Lehrstuhl für Theoretische Chemie, Ruhr-Universität Bochum, 44780 Bochum, Germany.
J Chem Phys. 2018 Mar 14;148(10):102310. doi: 10.1063/1.4996819.
The design of accurate helium-solute interaction potentials for the simulation of chemically complex molecules solvated in superfluid helium has long been a cumbersome task due to the rather weak but strongly anisotropic nature of the interactions. We show that this challenge can be met by using a combination of an effective pair potential for the He-He interactions and a flexible high-dimensional neural network potential (NNP) for describing the complex interaction between helium and the solute in a pairwise additive manner. This approach yields an excellent agreement with a mean absolute deviation as small as 0.04 kJ mol for the interaction energy between helium and both hydronium and Zundel cations compared with coupled cluster reference calculations with an energetically converged basis set. The construction and improvement of the potential can be performed in a highly automated way, which opens the door for applications to a variety of reactive molecules to study the effect of solvation on the solute as well as the solute-induced structuring of the solvent. Furthermore, we show that this NNP approach yields very convincing agreement with the coupled cluster reference for properties like many-body spatial and radial distribution functions. This holds for the microsolvation of the protonated water monomer and dimer by a few helium atoms up to their solvation in bulk helium as obtained from path integral simulations at about 1 K.

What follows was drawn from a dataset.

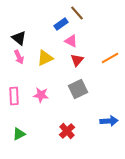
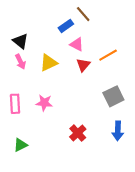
orange line: (110, 58) -> (108, 55), moved
gray square: (78, 89) -> (113, 96), moved
blue arrow: (109, 121) -> (118, 131), turned 96
red cross: (67, 131) -> (78, 133), moved

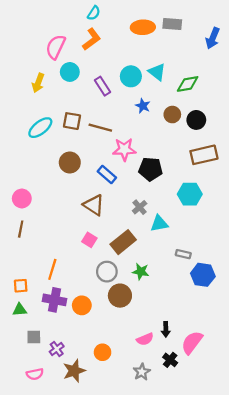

由于相互作用的相当弱但强烈各向异性的性质,准确设计氦溶质相互作用势以模拟超流氦中化学复杂分子的溶剂化作用一直是一项繁琐的任务。我们表明,通过使用有效的氦-氦相互作用对和灵活的高维神经网络势(NNP)的组合,可以解决这一挑战,该 NNP 以对加的方式描述氦和溶质之间的复杂相互作用。与具有能量收敛基集的耦合簇参考计算相比,该方法使氦与水合氢离子和 Zundel 阳离子之间的相互作用能的平均绝对偏差达到 0.04 kJ mol,具有极好的一致性。势的构建和改进可以以高度自动化的方式进行,这为应用于各种反应性分子以研究溶剂化对溶质以及溶质诱导的溶剂结构化的影响打开了大门。此外,我们表明,该 NNP 方法与耦合簇参考在许多体空间和径向分布函数等性质上具有非常一致的结果。这适用于从大约 1 K 处的路径积分模拟获得的质子化水单体和二聚体的几个氦原子的微溶剂化以及它们在 bulk helium 中的溶剂化。